I kept my name and my kids have my DH's last name. I agree with you, and it was a difficult decision for me 20 years ago when my first child was born. At that time I didn't want to hyphenate (I thought it would be a pain), so we had to choose one or the other. There wasn't any real reason to prioritize one of our names over the other, and it definitely was ''easier" to give them DH's last name (in terms of dealing with the ILs). So we gave DC1 my last name as a middle name and DH's last name as a surname, and did the same with our subsequent children.

If I were doing it today, I'd hyphenate. My kids go/went to a high school with a large Hispanic population, so hyphenated names are very common.
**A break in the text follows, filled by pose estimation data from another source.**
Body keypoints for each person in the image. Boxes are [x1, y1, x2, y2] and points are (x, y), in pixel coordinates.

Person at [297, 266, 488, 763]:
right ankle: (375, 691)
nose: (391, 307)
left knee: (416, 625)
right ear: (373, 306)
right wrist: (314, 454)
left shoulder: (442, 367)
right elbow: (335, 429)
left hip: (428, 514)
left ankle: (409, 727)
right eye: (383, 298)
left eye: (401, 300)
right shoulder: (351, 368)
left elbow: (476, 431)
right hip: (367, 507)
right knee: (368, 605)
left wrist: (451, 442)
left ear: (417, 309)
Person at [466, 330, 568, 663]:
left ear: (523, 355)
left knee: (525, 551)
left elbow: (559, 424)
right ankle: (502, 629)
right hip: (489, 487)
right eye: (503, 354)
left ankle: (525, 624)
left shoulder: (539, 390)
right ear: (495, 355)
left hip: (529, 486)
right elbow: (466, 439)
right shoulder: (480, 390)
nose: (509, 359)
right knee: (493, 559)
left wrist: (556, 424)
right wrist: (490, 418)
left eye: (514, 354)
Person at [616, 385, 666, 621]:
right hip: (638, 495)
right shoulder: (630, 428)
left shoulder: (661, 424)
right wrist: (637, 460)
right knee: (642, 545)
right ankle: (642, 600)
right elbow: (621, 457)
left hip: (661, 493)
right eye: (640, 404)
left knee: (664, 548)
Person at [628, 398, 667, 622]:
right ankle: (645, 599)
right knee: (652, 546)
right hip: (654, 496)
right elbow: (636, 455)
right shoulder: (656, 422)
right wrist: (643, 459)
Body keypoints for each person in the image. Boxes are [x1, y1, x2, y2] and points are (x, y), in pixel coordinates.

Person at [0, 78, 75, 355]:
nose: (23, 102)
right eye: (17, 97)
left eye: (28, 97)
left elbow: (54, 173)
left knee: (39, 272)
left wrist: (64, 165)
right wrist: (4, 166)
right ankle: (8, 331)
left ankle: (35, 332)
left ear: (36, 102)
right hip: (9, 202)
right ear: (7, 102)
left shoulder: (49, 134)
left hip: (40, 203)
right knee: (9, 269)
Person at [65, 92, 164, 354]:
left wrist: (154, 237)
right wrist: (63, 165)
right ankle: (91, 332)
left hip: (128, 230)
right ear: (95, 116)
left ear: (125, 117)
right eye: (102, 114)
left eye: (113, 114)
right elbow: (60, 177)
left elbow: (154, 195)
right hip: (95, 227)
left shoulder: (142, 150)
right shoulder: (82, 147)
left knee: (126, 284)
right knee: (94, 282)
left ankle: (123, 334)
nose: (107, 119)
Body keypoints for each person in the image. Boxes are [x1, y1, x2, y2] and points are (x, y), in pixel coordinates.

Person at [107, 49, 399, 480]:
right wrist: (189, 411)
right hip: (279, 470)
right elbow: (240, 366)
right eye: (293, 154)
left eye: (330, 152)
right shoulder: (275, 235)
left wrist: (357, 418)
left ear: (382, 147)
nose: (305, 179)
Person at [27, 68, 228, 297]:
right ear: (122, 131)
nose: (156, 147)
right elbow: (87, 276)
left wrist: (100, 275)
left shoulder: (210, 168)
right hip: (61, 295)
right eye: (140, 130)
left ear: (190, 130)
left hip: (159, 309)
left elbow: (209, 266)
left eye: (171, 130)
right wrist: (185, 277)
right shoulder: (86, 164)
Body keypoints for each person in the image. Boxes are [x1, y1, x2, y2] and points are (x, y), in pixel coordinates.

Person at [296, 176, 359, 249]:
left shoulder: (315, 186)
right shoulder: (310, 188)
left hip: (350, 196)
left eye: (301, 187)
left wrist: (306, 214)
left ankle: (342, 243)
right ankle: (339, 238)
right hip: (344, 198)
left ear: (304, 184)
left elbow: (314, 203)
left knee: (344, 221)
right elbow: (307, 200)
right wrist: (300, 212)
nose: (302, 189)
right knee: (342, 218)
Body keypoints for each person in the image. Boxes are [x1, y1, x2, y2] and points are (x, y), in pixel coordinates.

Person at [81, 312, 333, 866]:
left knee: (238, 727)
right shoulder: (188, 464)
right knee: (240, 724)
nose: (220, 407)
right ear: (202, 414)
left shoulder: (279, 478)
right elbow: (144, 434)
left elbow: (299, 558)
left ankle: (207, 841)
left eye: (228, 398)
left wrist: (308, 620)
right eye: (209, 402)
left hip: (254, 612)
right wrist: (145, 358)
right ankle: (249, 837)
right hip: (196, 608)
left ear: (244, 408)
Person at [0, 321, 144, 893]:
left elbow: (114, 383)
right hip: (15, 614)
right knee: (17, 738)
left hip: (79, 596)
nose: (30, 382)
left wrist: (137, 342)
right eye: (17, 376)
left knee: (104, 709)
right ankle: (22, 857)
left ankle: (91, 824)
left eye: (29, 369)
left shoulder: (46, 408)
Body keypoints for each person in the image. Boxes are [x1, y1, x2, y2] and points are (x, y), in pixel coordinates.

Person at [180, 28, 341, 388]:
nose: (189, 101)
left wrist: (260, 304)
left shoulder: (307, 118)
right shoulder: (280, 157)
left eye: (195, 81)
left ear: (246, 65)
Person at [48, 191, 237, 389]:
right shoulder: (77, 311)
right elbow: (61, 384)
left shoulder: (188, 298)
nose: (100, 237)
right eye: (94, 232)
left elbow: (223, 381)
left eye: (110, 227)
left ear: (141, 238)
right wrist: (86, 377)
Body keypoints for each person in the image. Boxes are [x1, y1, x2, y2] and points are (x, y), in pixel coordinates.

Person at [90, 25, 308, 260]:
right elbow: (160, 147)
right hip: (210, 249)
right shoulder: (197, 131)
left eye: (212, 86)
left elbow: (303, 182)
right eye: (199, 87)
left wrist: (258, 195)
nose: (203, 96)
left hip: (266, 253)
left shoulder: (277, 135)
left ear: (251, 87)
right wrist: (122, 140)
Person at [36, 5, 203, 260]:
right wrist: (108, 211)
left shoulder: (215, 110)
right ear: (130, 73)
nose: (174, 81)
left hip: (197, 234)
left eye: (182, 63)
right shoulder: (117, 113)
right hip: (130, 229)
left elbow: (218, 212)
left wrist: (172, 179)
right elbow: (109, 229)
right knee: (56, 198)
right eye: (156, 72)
This sums up my situation. I never wanted to change my name, and I have never had any problems with refinancing, house buying or anything else like that. Nobody has ever questioned whether my kids were mine, either.




Anonymous
I kept mine and our kids now have a hyphenated last name. What I don't understand are women who keep theirs and then give the children his. So tradition is okay for the kids (and all that that symbolism implies about second-class status of women) but not for the wife. That feels antiquated, too. I mean, you do all the work and then they get his name? Why? I don't get it. I know hyphenating can be cumbersome, but isn't it weird for everyone in the family to have the same name BUT you?

Anonymous
Anonymous wrote:I changed it and it's fine. I like that our family shares the same name - I wouldn't want to have a different name than my kids.
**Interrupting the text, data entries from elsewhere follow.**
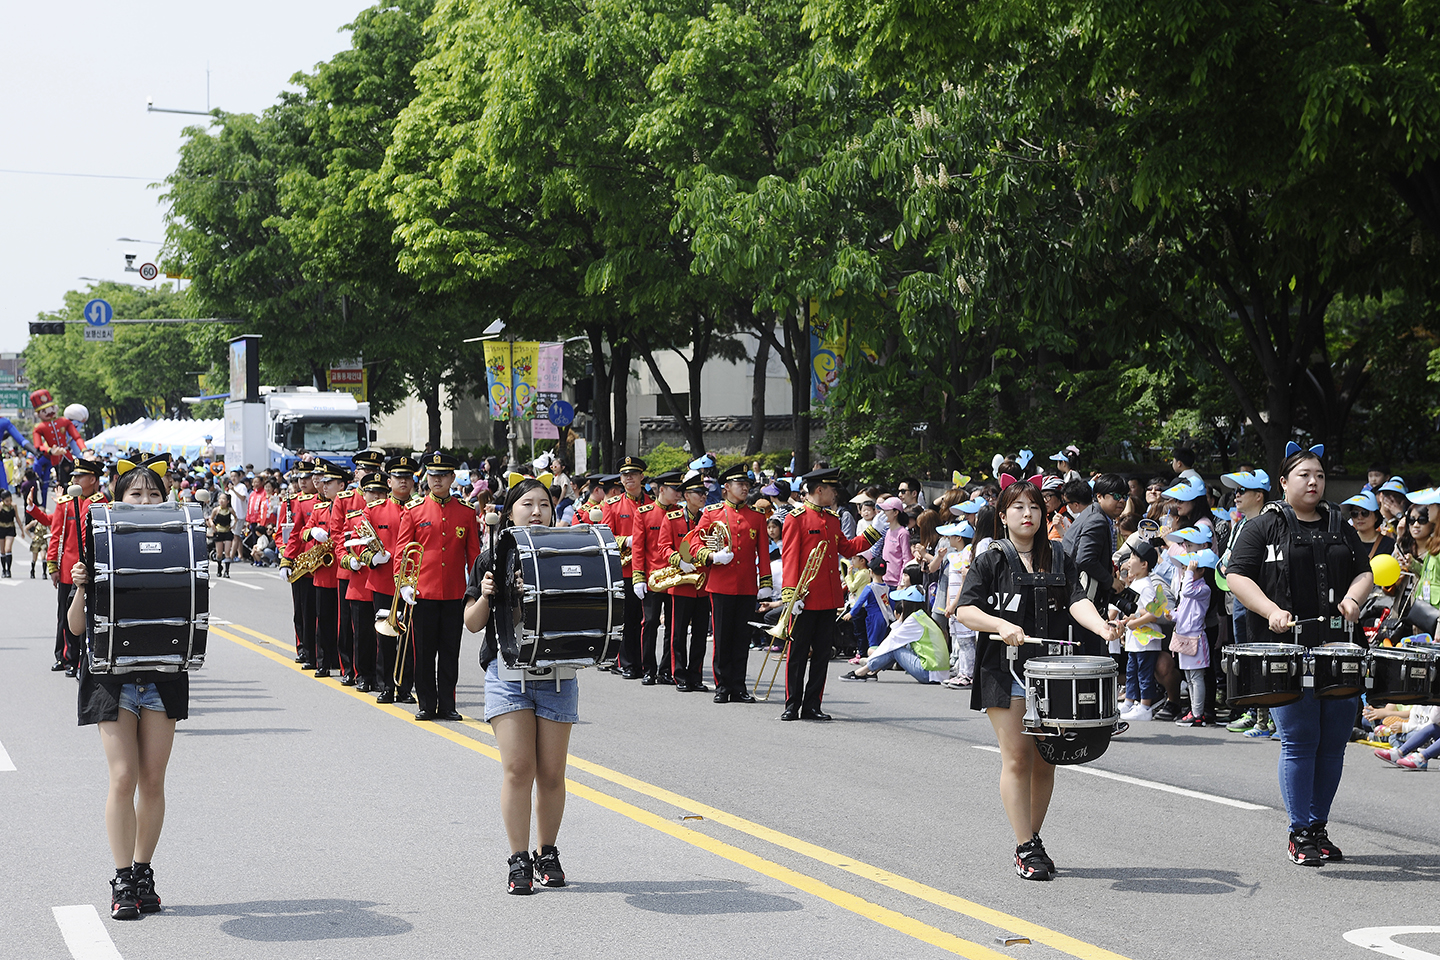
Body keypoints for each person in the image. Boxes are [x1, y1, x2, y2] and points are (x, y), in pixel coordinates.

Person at [955, 477, 1120, 880]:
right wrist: (999, 624)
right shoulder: (990, 558)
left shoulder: (1059, 554)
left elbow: (1077, 600)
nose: (1027, 514)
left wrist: (1101, 628)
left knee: (1048, 761)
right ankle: (1025, 846)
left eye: (1034, 507)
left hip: (1052, 674)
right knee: (1018, 758)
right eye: (1018, 508)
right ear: (1003, 515)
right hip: (1006, 669)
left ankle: (1031, 838)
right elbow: (964, 610)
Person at [1225, 443, 1373, 866]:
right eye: (1305, 474)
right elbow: (1236, 574)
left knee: (1334, 742)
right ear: (1284, 481)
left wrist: (1352, 599)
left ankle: (1319, 827)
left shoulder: (1339, 523)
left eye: (1320, 475)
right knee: (1300, 739)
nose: (1314, 482)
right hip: (1285, 651)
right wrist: (1271, 610)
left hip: (1338, 647)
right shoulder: (1264, 525)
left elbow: (1364, 571)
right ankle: (1300, 832)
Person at [67, 458, 184, 920]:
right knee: (123, 778)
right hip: (111, 678)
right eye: (135, 494)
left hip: (162, 675)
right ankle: (121, 879)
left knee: (153, 780)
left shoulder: (180, 541)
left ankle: (142, 873)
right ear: (118, 499)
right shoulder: (99, 545)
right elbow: (77, 628)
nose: (145, 502)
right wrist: (80, 587)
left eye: (153, 494)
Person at [464, 478, 575, 894]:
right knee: (518, 769)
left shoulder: (566, 550)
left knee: (551, 773)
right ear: (509, 511)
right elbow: (473, 623)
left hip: (556, 675)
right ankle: (518, 860)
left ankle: (548, 852)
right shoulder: (490, 557)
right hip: (507, 674)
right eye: (526, 504)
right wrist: (488, 595)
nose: (536, 511)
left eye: (544, 504)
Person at [774, 468, 883, 720]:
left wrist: (873, 531)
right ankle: (792, 704)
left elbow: (847, 548)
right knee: (798, 653)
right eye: (832, 488)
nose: (836, 493)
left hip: (828, 598)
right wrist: (792, 595)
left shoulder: (832, 520)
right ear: (819, 489)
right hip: (804, 597)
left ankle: (813, 704)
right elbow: (790, 558)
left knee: (822, 654)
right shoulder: (796, 518)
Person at [397, 452, 481, 721]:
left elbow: (474, 557)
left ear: (452, 478)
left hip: (455, 593)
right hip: (422, 593)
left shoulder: (466, 513)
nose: (437, 480)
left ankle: (447, 704)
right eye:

I use my maiden name as a middle name on social media and LinkedIn, so hopefully people can find me fairly easily still, but in everyday life I just use my married name.


Same here. It was also easy because I didn't have a middle name to start with. I like finally having three initials.
Anonymous
Yes unless you want to have to explain every pickup
Anonymous
Anonymous wrote:I kept mine and our kids now have a hyphenated last name. What I don't understand are women who keep theirs and then give the children his. So tradition is okay for the kids (and all that that symbolism implies about second-class status of women) but not for the wife. That feels antiquated, too. I mean, you do all the work and then they get his name? Why? I don't get it. I know hyphenating can be cumbersome, but isn't it weird for everyone in the family to have the same name BUT you?




I kept my maiden name, but it is difficult to spell and pronounce, though I personally love it because it is a reflection of my heritage. I just didn't want my kids to deal with spending their lives spelling/correcting pronunciation of their last name, so I gave them DH's, which is easy to spell and which no one mispronounces. Purely practical reason - not some sudden throwback to tradition.

I also had more of a say in the first and middle names of the kids, and each child has at least one name from my family. Seemed like a win-win to me.